People v. Hernandez

—Judgment, Supreme Court, New York County (Herbert Altman, J.), rendered July 15, 1997, convicting defendant, after a jury trial, of assault in the first degree and aggravated criminal contempt, and sentencing her, as a second felony offender, to a determinate term of 13 years on the assault conviction and a concurrent term of 2V2 to 5 years on the contempt conviction, unanimously affirmed.

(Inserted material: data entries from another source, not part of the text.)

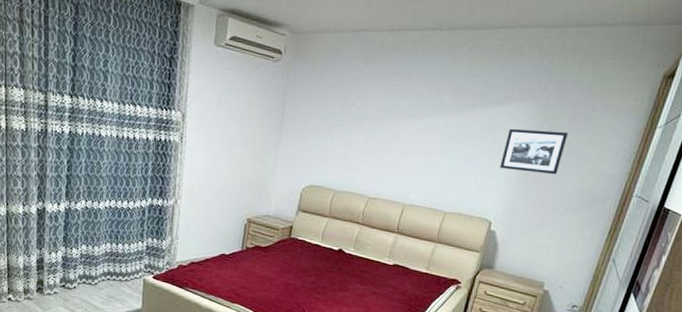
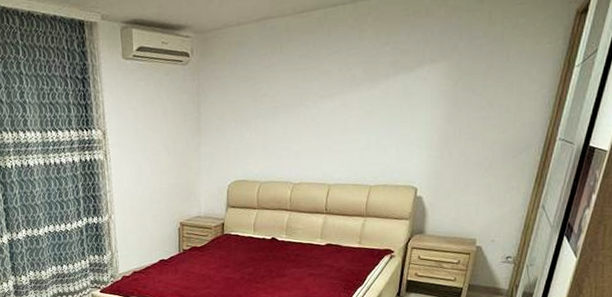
picture frame: present [500,128,568,175] -> none [419,86,484,134]

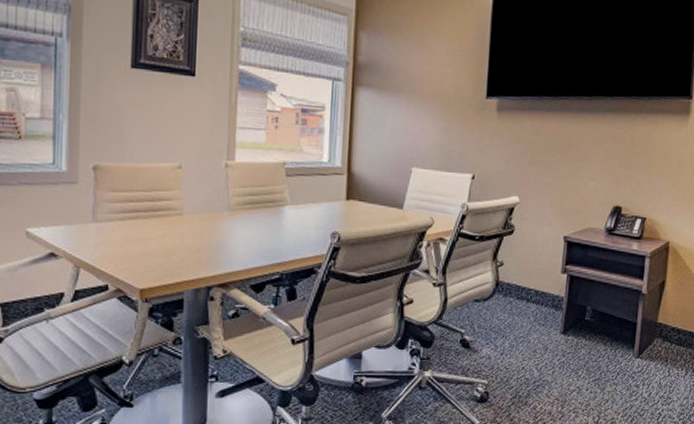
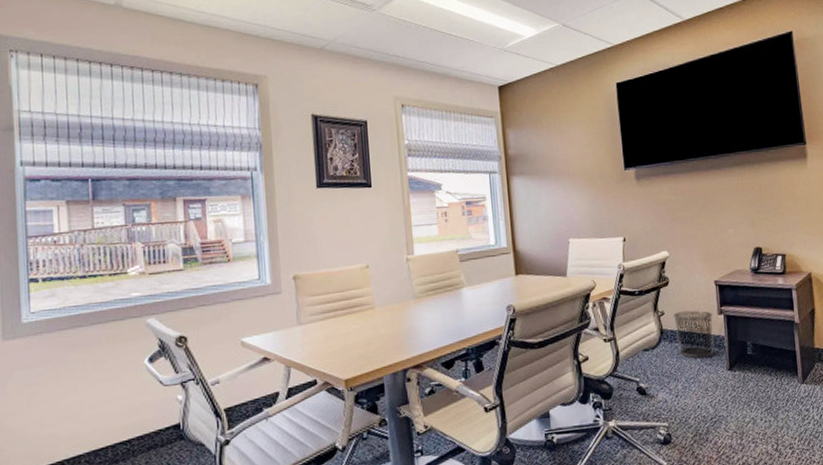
waste bin: none [512,264,555,317] -> present [673,310,714,359]

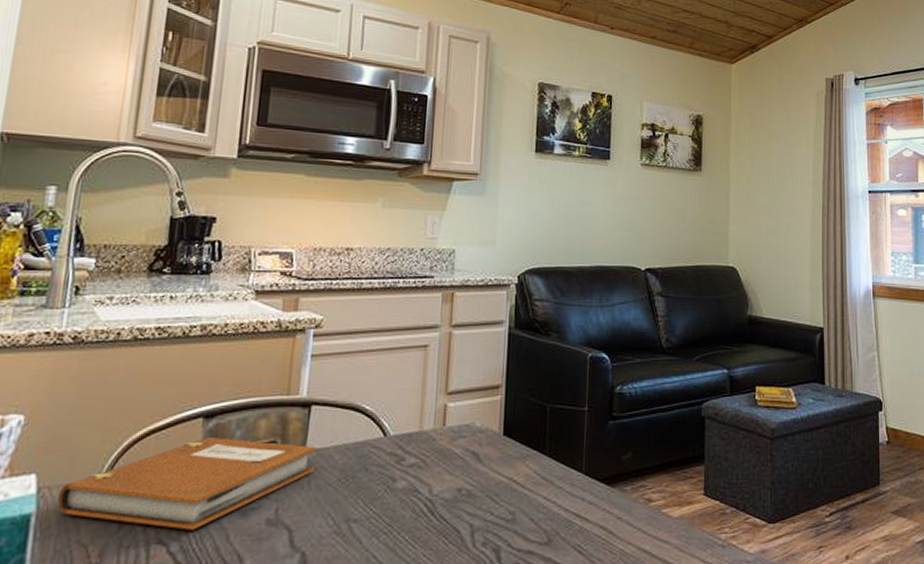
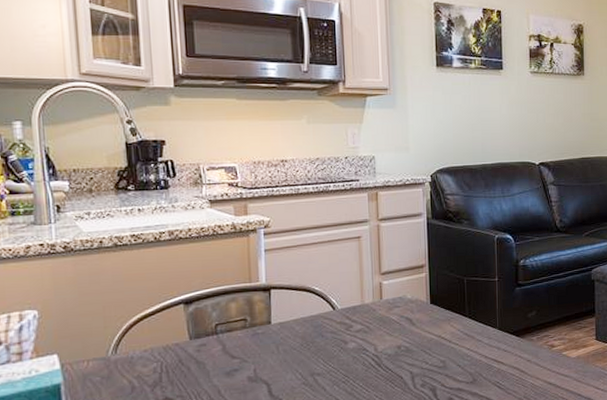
notebook: present [57,438,317,530] -> none [79,318,281,389]

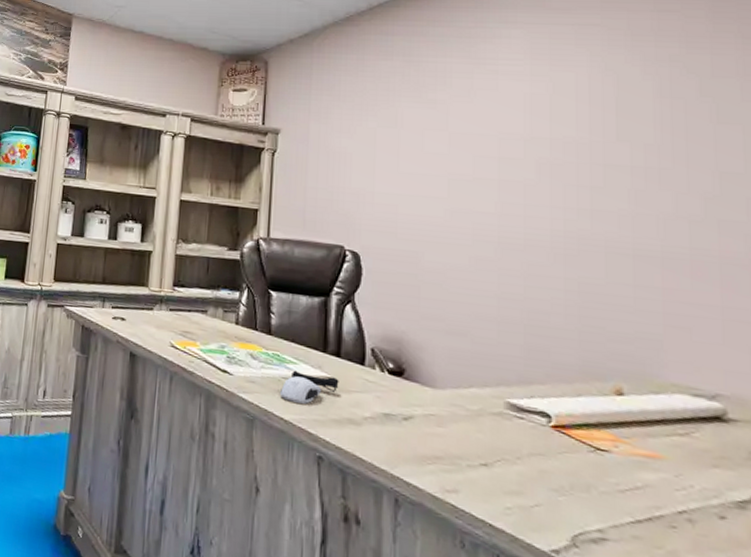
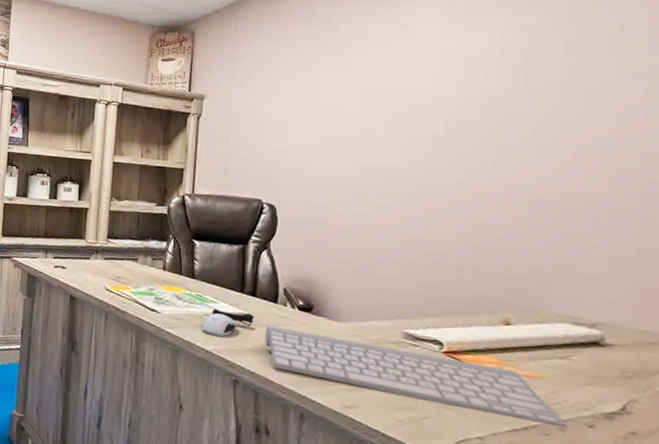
keyboard: none [352,392,693,518] -> present [265,326,565,427]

*19The court properly rejected defendant’s request for a missing witness charge concerning the victim, defendant’s former domestic partner, since “she was unavailable based upon her refusal to testify * * * and was not under the control of the People such that she could be expected to give testimony favorable to the prosecution” (People v Rivera, 234 AD2d 19, 20, lv denied 89 NY2d 1040). The circumstances, including defense counsel’s conversation with the victim, in which she expressed hostility to the prosecution and refusal to testify, establish that the victim was, if anything, “favorable to or under the influence of [defendant] and hostile to the [People]” (People v Gonzalez, 68 NY2d 424, 429), rather than the other way around. By the time of trial, the victim had, at the very least, ceased to be “in a pragmatic sense unavailable to [defendant]” (supra, at 431; see also, People v Swinton, 200 AD2d 892, lv denied 83 NY2d 1007; People v Santiago, 187 AD2d 255, 257, lv withdrawn 81 NY2d 794). In any event, defendant was given ample latitude on summation to comment on the victim’s absence, and there was overwhelming evidence of defendant’s guilt, including the victim’s excited utterances at the scene implicating defendant. Concur — Sullivan, J. P., Rosenberger, Wallaeh and Tom, JJ.